• What to produce:
Below are the records; copy exactly the stretch from the line containing "[88,553,153,564] services ->" through the line containing "[340,554,466,567] and configurations", both ends included, and nothing else.

• Records to process:
________________________________________

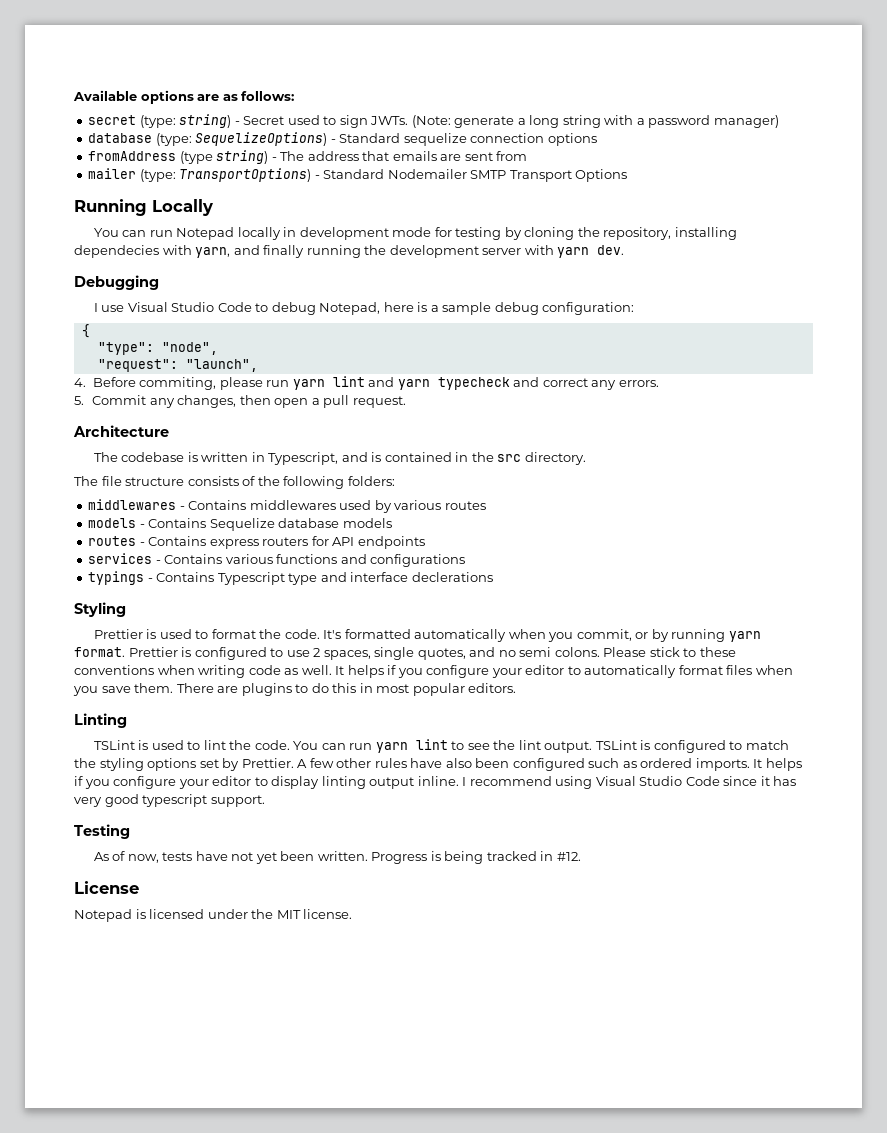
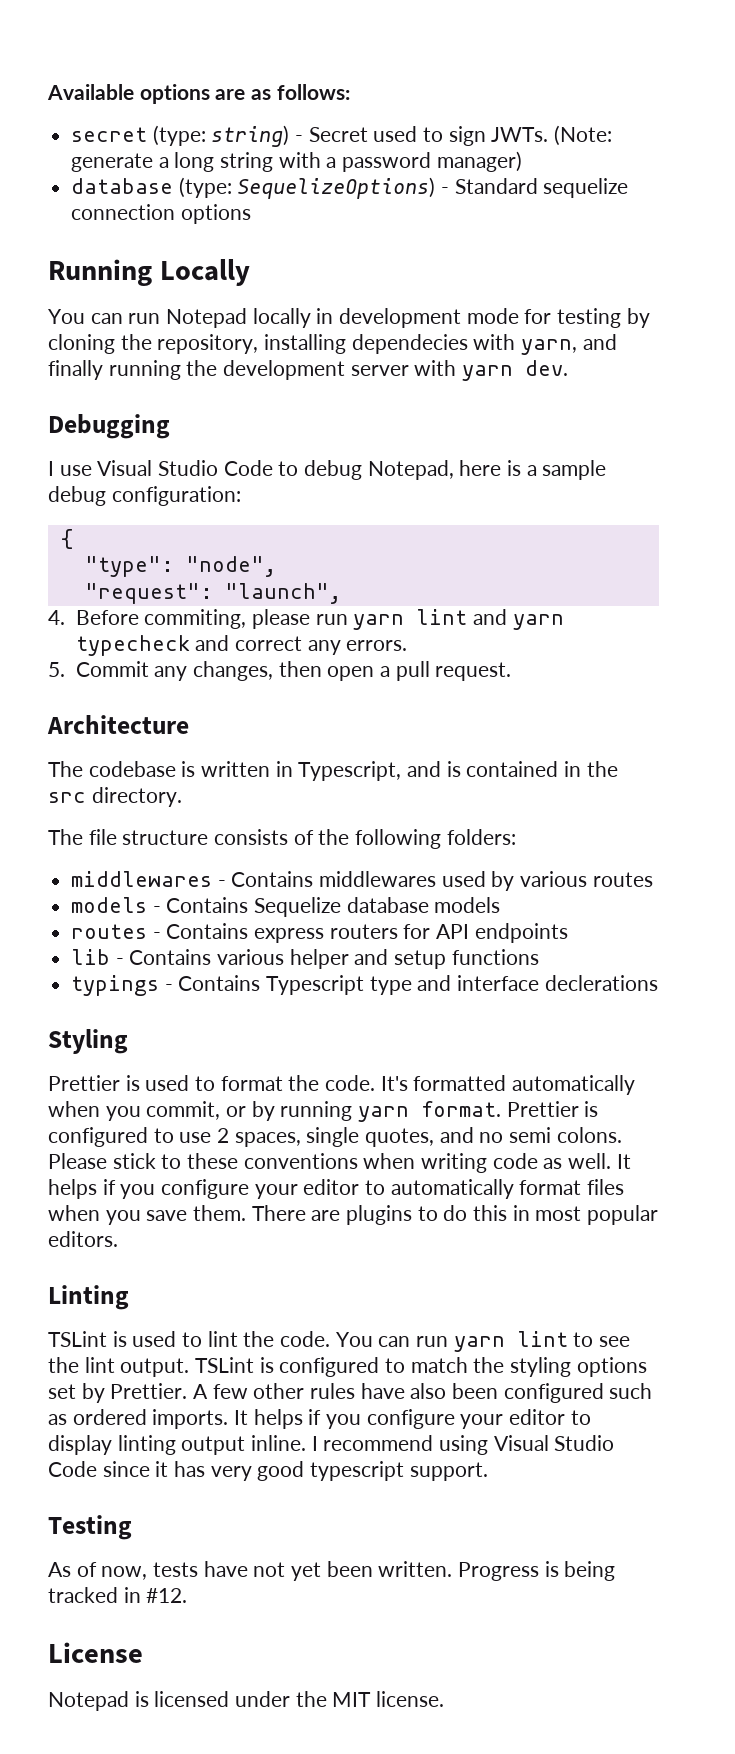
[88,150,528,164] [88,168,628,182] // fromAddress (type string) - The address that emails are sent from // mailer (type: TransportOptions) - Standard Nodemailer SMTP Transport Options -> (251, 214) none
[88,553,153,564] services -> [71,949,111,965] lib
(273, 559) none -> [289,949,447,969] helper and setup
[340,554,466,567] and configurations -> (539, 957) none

________________________________________

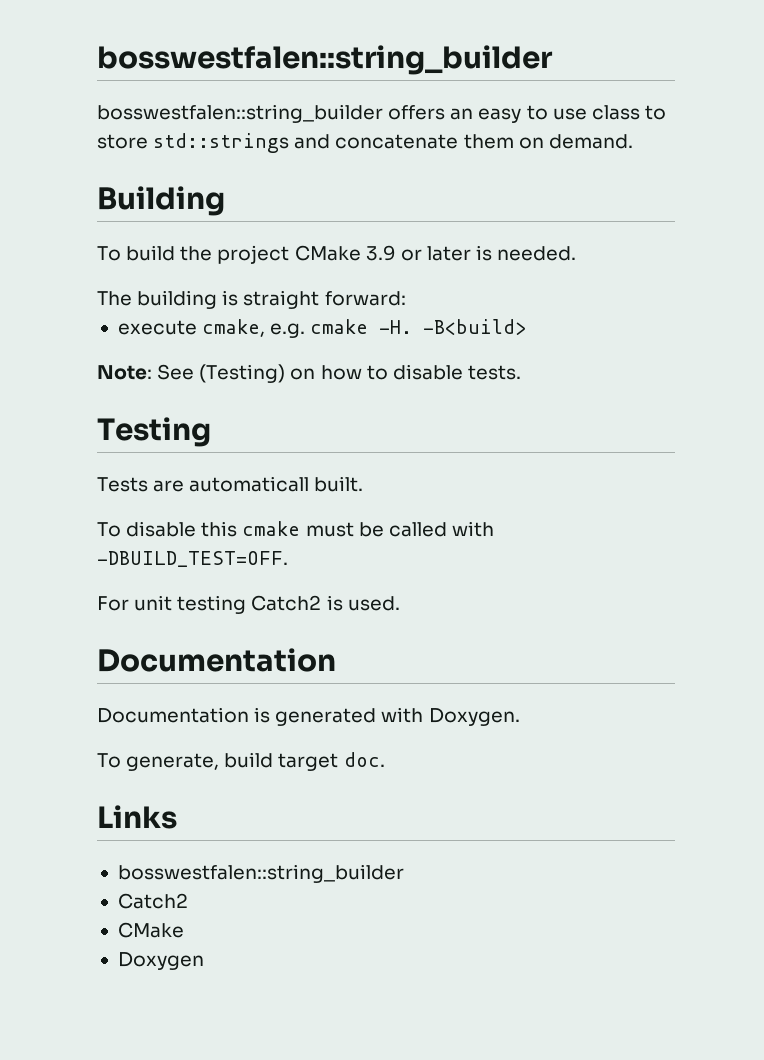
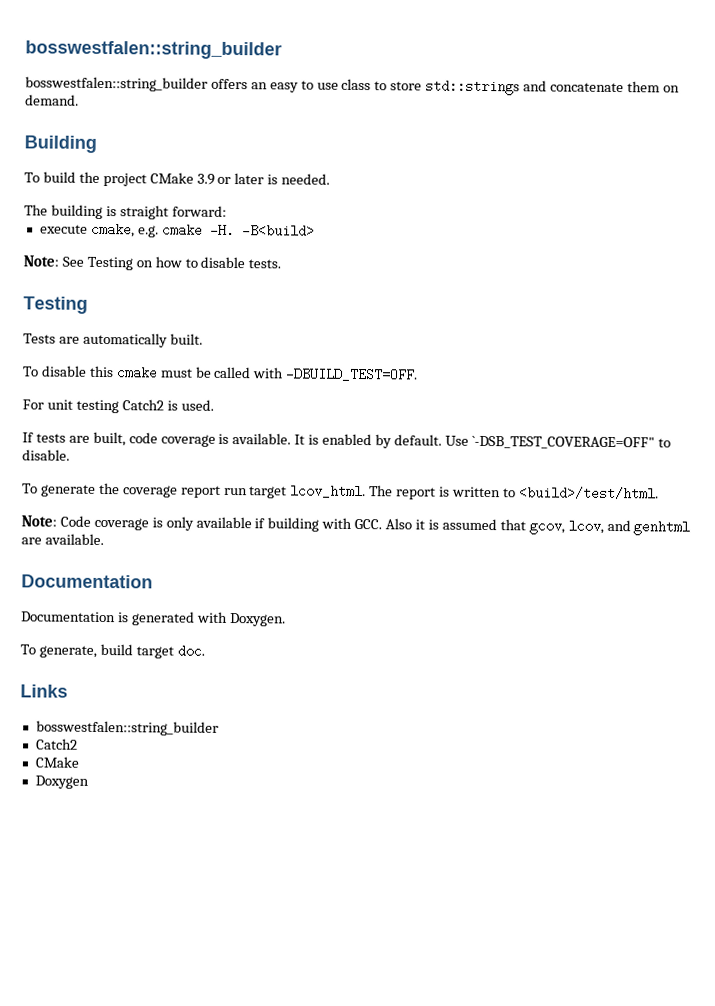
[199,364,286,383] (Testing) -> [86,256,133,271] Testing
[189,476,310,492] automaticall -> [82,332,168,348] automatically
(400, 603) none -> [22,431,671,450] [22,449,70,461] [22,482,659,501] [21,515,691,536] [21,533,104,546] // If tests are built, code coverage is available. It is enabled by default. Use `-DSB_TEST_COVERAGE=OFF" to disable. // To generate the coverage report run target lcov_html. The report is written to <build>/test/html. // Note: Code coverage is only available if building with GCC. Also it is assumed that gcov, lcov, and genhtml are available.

________________________________________

• Task solution:
[88,553,153,564] services -> [71,949,111,965] lib
(273, 559) none -> [289,949,447,969] helper and setup
[340,554,466,567] and configurations -> (539, 957) none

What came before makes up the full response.